Task statement = Copy out the text of every entry below line for line, with no changes, and leave the pictures out of your answer.
─── Exercise materials
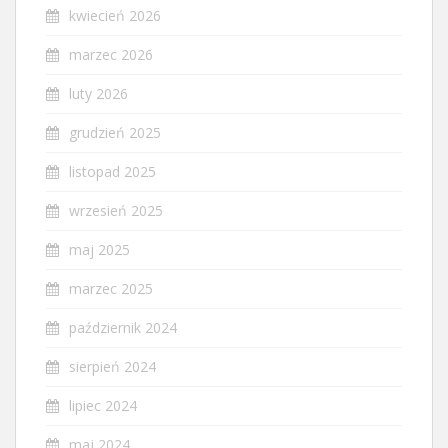
kwiecień 2026
marzec 2026
luty 2026
grudzień 2025
listopad 2025
wrzesień 2025
maj 2025
marzec 2025
październik 2024
sierpień 2024
lipiec 2024
maj 2024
──────
Your solution =
kwiecień 2026
marzec 2026
luty 2026
grudzień 2025
listopad 2025
wrzesień 2025
maj 2025
marzec 2025
październik 2024
sierpień 2024
lipiec 2024
maj 2024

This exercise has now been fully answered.